#### [Text shown]
****

4 years ago I picked up a 'Douglas' SM-91 on clearance at Rondo Music. It appears to be made in one of the same factories that makes Epiphones in China. Flamed maple all 4 sides, 7 ply binding, upgraded pups to GFS Dream 180's and it really sings. I really want a Gretsch, but this thing is great for now.


----------



## shoretyus (Jan 6, 2007)

Still on my want list.. thought I had a trade deal with my Tele for a ES 335 .. but that seem to have evaporated.. but I spied this thing this morning.... 

Mooh.. I said don't do impulse buys... 
1971 Epiphone Casino Made in Japan - Ottawa Musical Instruments For Sale - Kijiji Ottawa Canada.


----------



## Mooh (Mar 7, 2007)

I'm leaning towards a Kingpin, but a 335ish axe would be cool again.

Peace, Mooh.


----------



## rollingdam (May 11, 2006)

And here's a granddaddy to them all

IMG_0934 | Flickr - Photo Sharing!


----------



## Merlin (Feb 23, 2009)

My hollowbody electric is an Aria FA-71, much like the one pictured here:


----------



## Guest (Sep 3, 2010)

beautiful guit shoretyus.

have you seen this trombone?


----------



## Chito (Feb 17, 2006)

I seem to have gravitated towards the hollowbodies in the last couple of years. But I'm not surprised as I played acoustic guitar for a long time before I started playing solid body electrics. Presently I have 2 archtops and 2 semis:

Ibanez PM35 NT
Ibanez Artstar AS120
Godin Fifth Ave Kingpin
Prestige NYS Standard


----------



## shoretyus (Jan 6, 2007)

laristotle said:


> beautiful guit shoretyus.
> 
> have you seen this trombone?


Ya... I managed to get a nice old Yamaha bass trombone last month for a good price ....and the es335 deal feel apart last night. Which makes me said because a guy came out to our jam last night with one... man they sound good 
thanks for thinkin of me Larry.


----------



## Diablo (Dec 20, 2007)

A Gretsch 6120 Brian Setzer.

It just feels competely different. And TBH, fills any need I may have for an acoustic.

Playing different guitars just puts me in the mood for playing different kinds of music.


----------



## zontar (Oct 25, 2007)

Chito said:


> I seem to have gravitated towards the hollowbodies in the last couple of years. But I'm not surprised as I played acoustic guitar for a long time before I started playing solid body electrics. Presently I have 2 archtops and 2 semis:
> 
> Ibanez PM35 NT
> Ibanez Artstar AS120
> ...


Nice guitars.
I almost went with a 5th Avenue, but decided on the Ibanez--still, they are different enough that maybe one day I'll get a 5th Avenue--(probably the Kingppin like you have--the one pickup version.) 
Well if decide to get that instead of a 6 string acoustic, Strat/Strat style guitar (Really like the Progressions) and a semi hollow.


----------



## Chito (Feb 17, 2006)

zontar said:


> Nice guitars.

****

#### [Direction 1]
According to the forum thread, why is Chito not surprised to have gravitated toward hollowbodies in recent years? Answer in one to three sentences.
#### [Direction 2]
Reproduce the forum thread word for word from "Still on my" to "do impulse buys...".
The items come from a separate source, not from the forum thread.

****

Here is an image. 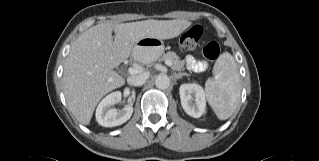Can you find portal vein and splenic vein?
<instances>
[{
	"mask_svg": "<svg viewBox=\"0 0 319 161\" xmlns=\"http://www.w3.org/2000/svg\"><path fill=\"white\" fill-rule=\"evenodd\" d=\"M165 64H166L167 66H171V62H170L169 60H166V61H165ZM128 71H129L130 74H136V73L138 72V70H137L136 68H134V67H130V68L128 69Z\"/></svg>",
	"mask_w": 319,
	"mask_h": 161,
	"instance_id": "portal-vein-and-splenic-vein-1",
	"label": "portal vein and splenic vein"
}]
</instances>
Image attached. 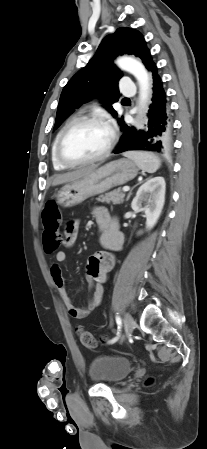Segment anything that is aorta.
<instances>
[{"mask_svg": "<svg viewBox=\"0 0 207 449\" xmlns=\"http://www.w3.org/2000/svg\"><path fill=\"white\" fill-rule=\"evenodd\" d=\"M116 64L120 69L131 73L137 79L140 87V104L144 106L150 89L149 74L146 68L140 61L130 57H121L117 59Z\"/></svg>", "mask_w": 207, "mask_h": 449, "instance_id": "aorta-1", "label": "aorta"}]
</instances>
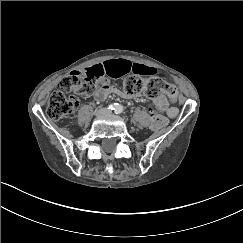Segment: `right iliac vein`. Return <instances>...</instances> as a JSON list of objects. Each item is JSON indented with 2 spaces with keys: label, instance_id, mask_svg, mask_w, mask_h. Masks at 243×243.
Returning a JSON list of instances; mask_svg holds the SVG:
<instances>
[{
  "label": "right iliac vein",
  "instance_id": "obj_1",
  "mask_svg": "<svg viewBox=\"0 0 243 243\" xmlns=\"http://www.w3.org/2000/svg\"><path fill=\"white\" fill-rule=\"evenodd\" d=\"M104 113H105V111L103 109H99V110L96 111L95 115L97 117H99V116H102Z\"/></svg>",
  "mask_w": 243,
  "mask_h": 243
}]
</instances>
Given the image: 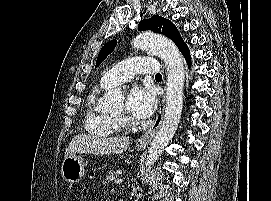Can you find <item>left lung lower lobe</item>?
I'll use <instances>...</instances> for the list:
<instances>
[{
	"label": "left lung lower lobe",
	"mask_w": 271,
	"mask_h": 201,
	"mask_svg": "<svg viewBox=\"0 0 271 201\" xmlns=\"http://www.w3.org/2000/svg\"><path fill=\"white\" fill-rule=\"evenodd\" d=\"M180 51L182 52V54L184 55V57L186 58L188 64L190 63V53L188 50V47L186 46V44H184L181 48Z\"/></svg>",
	"instance_id": "1"
}]
</instances>
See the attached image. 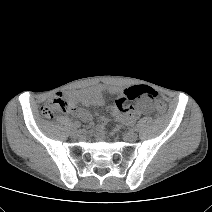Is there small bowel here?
<instances>
[{"instance_id": "small-bowel-1", "label": "small bowel", "mask_w": 212, "mask_h": 212, "mask_svg": "<svg viewBox=\"0 0 212 212\" xmlns=\"http://www.w3.org/2000/svg\"><path fill=\"white\" fill-rule=\"evenodd\" d=\"M104 93H109L116 96L114 104L108 107V112L121 124L131 125L141 115L148 114L151 111L149 102L145 100H140L135 105H127L126 90H122L116 86L97 84L82 91L69 94L68 99L72 107L73 116L84 122H89L91 120V114L86 110L78 108L76 105L82 104L84 106H103ZM57 96L62 97L61 94H58ZM106 124L107 119L105 117H101L98 125V131L100 133L104 132Z\"/></svg>"}]
</instances>
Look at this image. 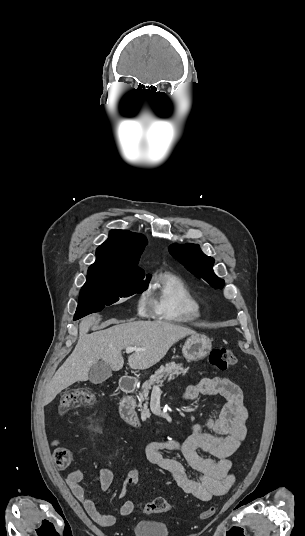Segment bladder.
<instances>
[{"label":"bladder","instance_id":"31cf9c89","mask_svg":"<svg viewBox=\"0 0 305 536\" xmlns=\"http://www.w3.org/2000/svg\"><path fill=\"white\" fill-rule=\"evenodd\" d=\"M132 530L134 536H171L169 523L151 519H139Z\"/></svg>","mask_w":305,"mask_h":536}]
</instances>
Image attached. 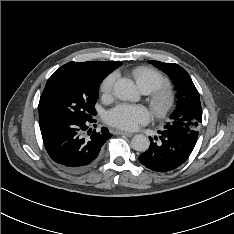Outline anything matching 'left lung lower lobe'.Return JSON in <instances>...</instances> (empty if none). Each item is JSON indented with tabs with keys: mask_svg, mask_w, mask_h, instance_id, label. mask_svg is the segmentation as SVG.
<instances>
[{
	"mask_svg": "<svg viewBox=\"0 0 234 234\" xmlns=\"http://www.w3.org/2000/svg\"><path fill=\"white\" fill-rule=\"evenodd\" d=\"M157 137H150L149 149L139 156V161L147 168L157 172H167L182 165L191 154L196 142L185 134L164 129Z\"/></svg>",
	"mask_w": 234,
	"mask_h": 234,
	"instance_id": "obj_1",
	"label": "left lung lower lobe"
}]
</instances>
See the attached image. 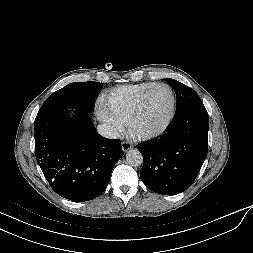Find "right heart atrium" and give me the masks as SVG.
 <instances>
[{
	"mask_svg": "<svg viewBox=\"0 0 253 253\" xmlns=\"http://www.w3.org/2000/svg\"><path fill=\"white\" fill-rule=\"evenodd\" d=\"M97 115L112 132H119L123 129V124L120 123L103 104L97 106Z\"/></svg>",
	"mask_w": 253,
	"mask_h": 253,
	"instance_id": "right-heart-atrium-1",
	"label": "right heart atrium"
}]
</instances>
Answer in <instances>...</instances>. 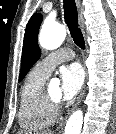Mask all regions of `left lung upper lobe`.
Here are the masks:
<instances>
[{
	"label": "left lung upper lobe",
	"mask_w": 116,
	"mask_h": 134,
	"mask_svg": "<svg viewBox=\"0 0 116 134\" xmlns=\"http://www.w3.org/2000/svg\"><path fill=\"white\" fill-rule=\"evenodd\" d=\"M41 22L42 15L36 13L30 18L27 24L24 35L19 81L25 77L30 68L40 57V50L37 44V36Z\"/></svg>",
	"instance_id": "1"
}]
</instances>
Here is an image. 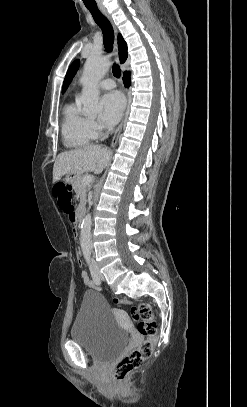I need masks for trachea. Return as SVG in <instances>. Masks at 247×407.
Returning a JSON list of instances; mask_svg holds the SVG:
<instances>
[{
  "label": "trachea",
  "instance_id": "3493384b",
  "mask_svg": "<svg viewBox=\"0 0 247 407\" xmlns=\"http://www.w3.org/2000/svg\"><path fill=\"white\" fill-rule=\"evenodd\" d=\"M86 8L90 11L94 21L103 32V43L106 51L111 52L113 50L114 31L110 21L102 14L97 6H86ZM112 72L116 78L121 76L120 67L116 63L113 64Z\"/></svg>",
  "mask_w": 247,
  "mask_h": 407
}]
</instances>
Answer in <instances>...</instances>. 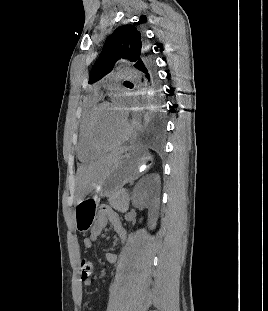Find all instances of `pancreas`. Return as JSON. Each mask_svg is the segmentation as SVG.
<instances>
[{
	"label": "pancreas",
	"mask_w": 268,
	"mask_h": 311,
	"mask_svg": "<svg viewBox=\"0 0 268 311\" xmlns=\"http://www.w3.org/2000/svg\"><path fill=\"white\" fill-rule=\"evenodd\" d=\"M129 194L121 189L111 194L108 198L109 205L118 212L125 213L129 208Z\"/></svg>",
	"instance_id": "pancreas-1"
}]
</instances>
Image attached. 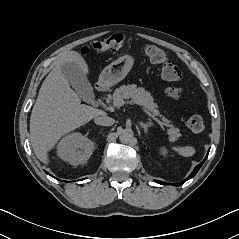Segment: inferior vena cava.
Segmentation results:
<instances>
[{
  "mask_svg": "<svg viewBox=\"0 0 239 239\" xmlns=\"http://www.w3.org/2000/svg\"><path fill=\"white\" fill-rule=\"evenodd\" d=\"M114 122L115 120L107 116L105 113L95 118V123L101 126H111Z\"/></svg>",
  "mask_w": 239,
  "mask_h": 239,
  "instance_id": "obj_1",
  "label": "inferior vena cava"
}]
</instances>
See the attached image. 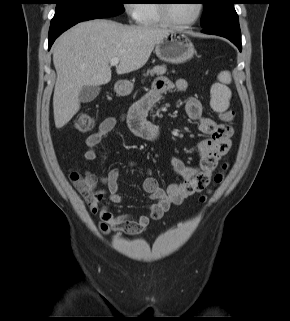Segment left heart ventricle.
<instances>
[{
	"mask_svg": "<svg viewBox=\"0 0 290 321\" xmlns=\"http://www.w3.org/2000/svg\"><path fill=\"white\" fill-rule=\"evenodd\" d=\"M197 11V1L195 0H175L169 4V14L172 19L178 22H186L195 16Z\"/></svg>",
	"mask_w": 290,
	"mask_h": 321,
	"instance_id": "1",
	"label": "left heart ventricle"
}]
</instances>
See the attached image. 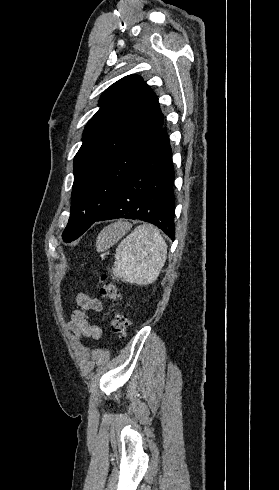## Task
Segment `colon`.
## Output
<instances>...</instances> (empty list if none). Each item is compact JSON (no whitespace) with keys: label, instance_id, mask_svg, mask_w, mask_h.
Segmentation results:
<instances>
[{"label":"colon","instance_id":"1","mask_svg":"<svg viewBox=\"0 0 279 490\" xmlns=\"http://www.w3.org/2000/svg\"><path fill=\"white\" fill-rule=\"evenodd\" d=\"M98 290L100 296L103 299L107 301H113L115 305L118 304L120 296L117 291L116 285L111 279L107 277L102 278L98 284ZM108 318L113 333L115 335L121 336L122 338L126 337L129 328L128 319L121 314H114V315L110 314Z\"/></svg>","mask_w":279,"mask_h":490}]
</instances>
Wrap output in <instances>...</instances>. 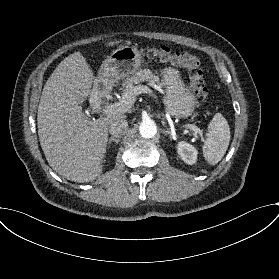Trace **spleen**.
<instances>
[{
    "label": "spleen",
    "instance_id": "spleen-1",
    "mask_svg": "<svg viewBox=\"0 0 279 279\" xmlns=\"http://www.w3.org/2000/svg\"><path fill=\"white\" fill-rule=\"evenodd\" d=\"M230 142L228 122L221 114H216L207 127V138L203 145V156L211 166L224 157Z\"/></svg>",
    "mask_w": 279,
    "mask_h": 279
}]
</instances>
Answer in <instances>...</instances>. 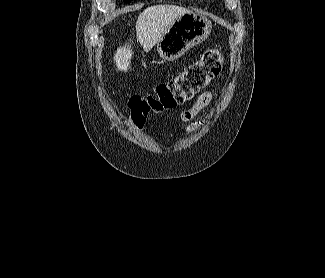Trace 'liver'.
Returning a JSON list of instances; mask_svg holds the SVG:
<instances>
[{
    "instance_id": "obj_1",
    "label": "liver",
    "mask_w": 325,
    "mask_h": 278,
    "mask_svg": "<svg viewBox=\"0 0 325 278\" xmlns=\"http://www.w3.org/2000/svg\"><path fill=\"white\" fill-rule=\"evenodd\" d=\"M190 12L176 5H156L146 8L136 21L137 40L144 51L149 52L179 16ZM132 56L131 45L118 47L114 55L117 70L127 72Z\"/></svg>"
}]
</instances>
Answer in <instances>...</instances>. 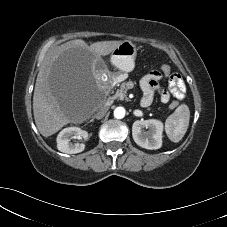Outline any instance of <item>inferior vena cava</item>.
<instances>
[{
  "mask_svg": "<svg viewBox=\"0 0 227 227\" xmlns=\"http://www.w3.org/2000/svg\"><path fill=\"white\" fill-rule=\"evenodd\" d=\"M109 107L106 106V105H102L99 109H98V112L96 114V118L97 119H101L104 117V115L107 113Z\"/></svg>",
  "mask_w": 227,
  "mask_h": 227,
  "instance_id": "602c4592",
  "label": "inferior vena cava"
}]
</instances>
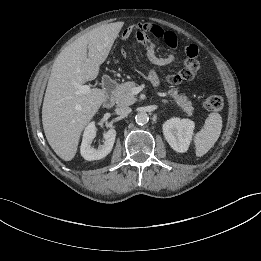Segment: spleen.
<instances>
[{
  "instance_id": "3e777b00",
  "label": "spleen",
  "mask_w": 261,
  "mask_h": 261,
  "mask_svg": "<svg viewBox=\"0 0 261 261\" xmlns=\"http://www.w3.org/2000/svg\"><path fill=\"white\" fill-rule=\"evenodd\" d=\"M222 129V117L218 113H210L204 127L194 137L197 157L204 156L218 140Z\"/></svg>"
}]
</instances>
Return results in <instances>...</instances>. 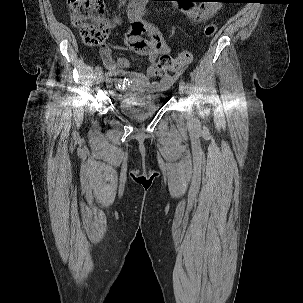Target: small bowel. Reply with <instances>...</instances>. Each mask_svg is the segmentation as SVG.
<instances>
[{
  "mask_svg": "<svg viewBox=\"0 0 303 303\" xmlns=\"http://www.w3.org/2000/svg\"><path fill=\"white\" fill-rule=\"evenodd\" d=\"M146 2L147 0H131L128 4L127 16L131 27L125 36V42L133 51L146 56L150 62H155L161 54L168 52L169 49L158 28L143 19ZM216 2L220 1L185 0V3L179 7L191 20L204 22L211 19L221 9V4ZM120 24L121 19L118 16H115L110 23L112 27ZM100 55L105 67L117 77L116 82L120 88L130 84L140 90L156 92L168 89L174 82V76L169 73L159 79L150 80L156 75L153 68H150L146 74L129 71V60L124 56L114 59L108 44L101 47Z\"/></svg>",
  "mask_w": 303,
  "mask_h": 303,
  "instance_id": "1",
  "label": "small bowel"
}]
</instances>
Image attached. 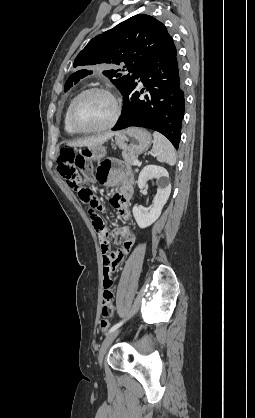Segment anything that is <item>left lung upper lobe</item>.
I'll list each match as a JSON object with an SVG mask.
<instances>
[{
    "instance_id": "obj_1",
    "label": "left lung upper lobe",
    "mask_w": 255,
    "mask_h": 418,
    "mask_svg": "<svg viewBox=\"0 0 255 418\" xmlns=\"http://www.w3.org/2000/svg\"><path fill=\"white\" fill-rule=\"evenodd\" d=\"M171 39L161 22L149 15L138 14L93 38L75 58L74 67L123 65V69L103 71L123 93L134 71ZM125 71L129 73L124 74ZM92 73L89 69L73 73L65 83V92Z\"/></svg>"
}]
</instances>
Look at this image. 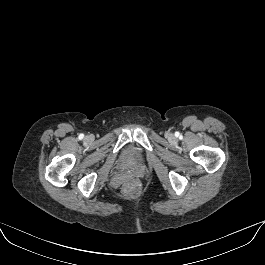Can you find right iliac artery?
Segmentation results:
<instances>
[{
  "mask_svg": "<svg viewBox=\"0 0 265 265\" xmlns=\"http://www.w3.org/2000/svg\"><path fill=\"white\" fill-rule=\"evenodd\" d=\"M84 135L83 134H80L79 135V139H83Z\"/></svg>",
  "mask_w": 265,
  "mask_h": 265,
  "instance_id": "right-iliac-artery-1",
  "label": "right iliac artery"
}]
</instances>
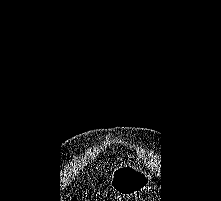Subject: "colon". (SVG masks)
Returning a JSON list of instances; mask_svg holds the SVG:
<instances>
[{
    "instance_id": "1",
    "label": "colon",
    "mask_w": 221,
    "mask_h": 201,
    "mask_svg": "<svg viewBox=\"0 0 221 201\" xmlns=\"http://www.w3.org/2000/svg\"><path fill=\"white\" fill-rule=\"evenodd\" d=\"M68 201H78L76 198H70Z\"/></svg>"
}]
</instances>
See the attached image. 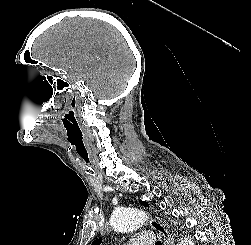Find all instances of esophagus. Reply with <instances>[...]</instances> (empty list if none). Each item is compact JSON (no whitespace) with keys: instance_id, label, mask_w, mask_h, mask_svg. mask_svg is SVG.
Masks as SVG:
<instances>
[{"instance_id":"34e87169","label":"esophagus","mask_w":251,"mask_h":245,"mask_svg":"<svg viewBox=\"0 0 251 245\" xmlns=\"http://www.w3.org/2000/svg\"><path fill=\"white\" fill-rule=\"evenodd\" d=\"M149 224L163 239V245H174V237L163 224L153 218L149 219Z\"/></svg>"}]
</instances>
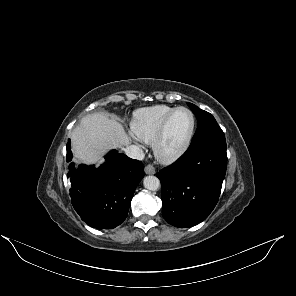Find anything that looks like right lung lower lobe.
Wrapping results in <instances>:
<instances>
[{
  "instance_id": "98d812e1",
  "label": "right lung lower lobe",
  "mask_w": 296,
  "mask_h": 296,
  "mask_svg": "<svg viewBox=\"0 0 296 296\" xmlns=\"http://www.w3.org/2000/svg\"><path fill=\"white\" fill-rule=\"evenodd\" d=\"M67 162L72 160L70 141L67 143ZM99 168L71 163V202L89 226L112 229L126 218L134 191L144 176L142 163L125 154L111 151Z\"/></svg>"
}]
</instances>
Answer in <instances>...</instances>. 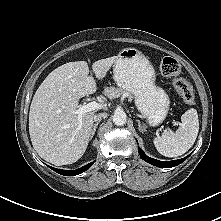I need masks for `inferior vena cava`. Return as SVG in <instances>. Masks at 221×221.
I'll use <instances>...</instances> for the list:
<instances>
[{"instance_id":"obj_1","label":"inferior vena cava","mask_w":221,"mask_h":221,"mask_svg":"<svg viewBox=\"0 0 221 221\" xmlns=\"http://www.w3.org/2000/svg\"><path fill=\"white\" fill-rule=\"evenodd\" d=\"M107 117V113H100L94 116V121L98 122L101 121L103 118Z\"/></svg>"}]
</instances>
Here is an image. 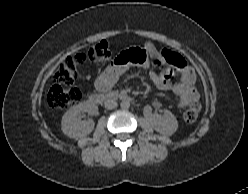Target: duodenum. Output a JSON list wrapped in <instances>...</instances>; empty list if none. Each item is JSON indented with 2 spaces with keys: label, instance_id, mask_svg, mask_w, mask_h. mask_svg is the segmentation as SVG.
I'll list each match as a JSON object with an SVG mask.
<instances>
[{
  "label": "duodenum",
  "instance_id": "410a0bca",
  "mask_svg": "<svg viewBox=\"0 0 248 194\" xmlns=\"http://www.w3.org/2000/svg\"><path fill=\"white\" fill-rule=\"evenodd\" d=\"M130 96L121 92H96L90 95V101L94 104H102L109 100H128Z\"/></svg>",
  "mask_w": 248,
  "mask_h": 194
}]
</instances>
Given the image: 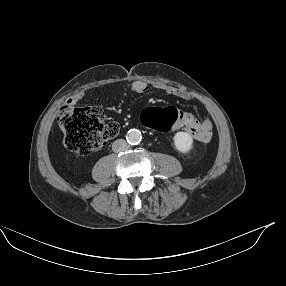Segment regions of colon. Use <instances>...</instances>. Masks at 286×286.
<instances>
[{
  "instance_id": "obj_1",
  "label": "colon",
  "mask_w": 286,
  "mask_h": 286,
  "mask_svg": "<svg viewBox=\"0 0 286 286\" xmlns=\"http://www.w3.org/2000/svg\"><path fill=\"white\" fill-rule=\"evenodd\" d=\"M175 109L151 108L139 119V124L160 131L168 130L177 120ZM57 123L63 132V145L78 155H87L100 149L106 141L119 134L120 126L113 121H106L97 107L81 108L65 105L59 111Z\"/></svg>"
}]
</instances>
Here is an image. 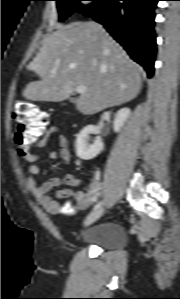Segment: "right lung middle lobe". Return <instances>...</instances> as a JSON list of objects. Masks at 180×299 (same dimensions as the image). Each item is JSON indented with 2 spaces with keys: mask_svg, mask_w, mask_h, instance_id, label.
I'll return each mask as SVG.
<instances>
[{
  "mask_svg": "<svg viewBox=\"0 0 180 299\" xmlns=\"http://www.w3.org/2000/svg\"><path fill=\"white\" fill-rule=\"evenodd\" d=\"M57 8L59 11V21L65 20L68 16H70L73 12L85 13L98 4H100L103 0H89L93 1L90 5H82L80 1L85 0H56Z\"/></svg>",
  "mask_w": 180,
  "mask_h": 299,
  "instance_id": "1",
  "label": "right lung middle lobe"
}]
</instances>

****

#### [Task response 1]
Chito played acoustic guitar for a long time before taking up solid body electrics. That history made the recent pull toward hollowbodies unsurprising.

#### [Task response 2]
Still on my want list.. thought I had a trade deal with my Tele for a ES 335 .. but that seem to have evaporated.. but I spied this thing this morning.... 

Mooh.. I said don't do impulse buys...